Funding from a nonprofit initiative provides concrete measures to prevent displacement due to the construction of the Green Line in the Twin Cities.

2 minute read

June 16, 2014, 11:00 AM PDT

By Helen Brown


Major infrastructure projects such as railway constructions often result in displacement of adjacent homes as well as negative impacts to surrounding businesses. As Jessica Leber reports, in building the Green Line light rail line to connect Minneapolis and St. Paul, everyone from the "government, nonprofits, businesses, and the local community" convened from the planning stage to avoid such outcomes.
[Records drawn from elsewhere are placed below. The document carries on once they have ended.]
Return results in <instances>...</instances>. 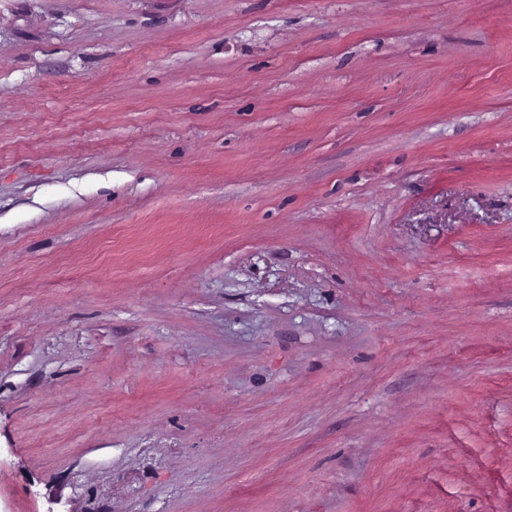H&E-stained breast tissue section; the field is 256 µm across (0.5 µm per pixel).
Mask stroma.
Returning a JSON list of instances; mask_svg holds the SVG:
<instances>
[{
  "mask_svg": "<svg viewBox=\"0 0 512 512\" xmlns=\"http://www.w3.org/2000/svg\"><path fill=\"white\" fill-rule=\"evenodd\" d=\"M512 512V0H0V512Z\"/></svg>",
  "mask_w": 512,
  "mask_h": 512,
  "instance_id": "obj_1",
  "label": "stroma"
}]
</instances>
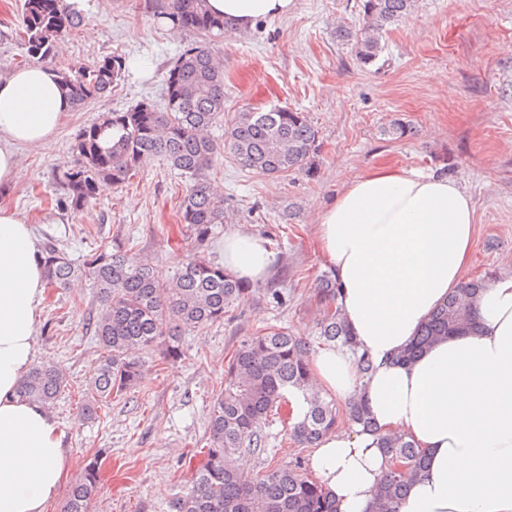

Aptly named the Corridor of Opportunities project, the Twin Cities' collaborative effort was possible due to support from the nonprofit organization Living Cities and its Integration Initiative. Leber describes the goals of the initiative: "For the last three years, the initiative has provided a total of $85 million in grants, low-interest loans, and market-rate loans…To get everyone who has a stake in the city’s future working together to tackle a specific problem."

The Integration Initiative grants in conjunction with funding from the U.S. Department of Housing and Urban Development allowed the Corridor of Opportunities team to approach the transit-oriented project with the interest of the communities in mind: "[The team] created city staff jobs devoted to transit-oriented development and passed laws that changed the system, such as assigning greater weight to affordable housing projects located near transit" as well as "financing seven mixed-income and affordable housing development [sic]…about two dozen smaller projects and market research studies that would not only bolster the communities disrupted by construction and [sic] but also protect them from inevitably rising land values in the future." Other efforts included "fund[ing] facade and infrastructure improvements to help businesses improve their own look."

Leber notes the project's successful outcome: "Of 350 businesses that received assistance during the period of heavy construction, only four folded." Nine other cities are currently working with the Livable Cities' Integration Initiative.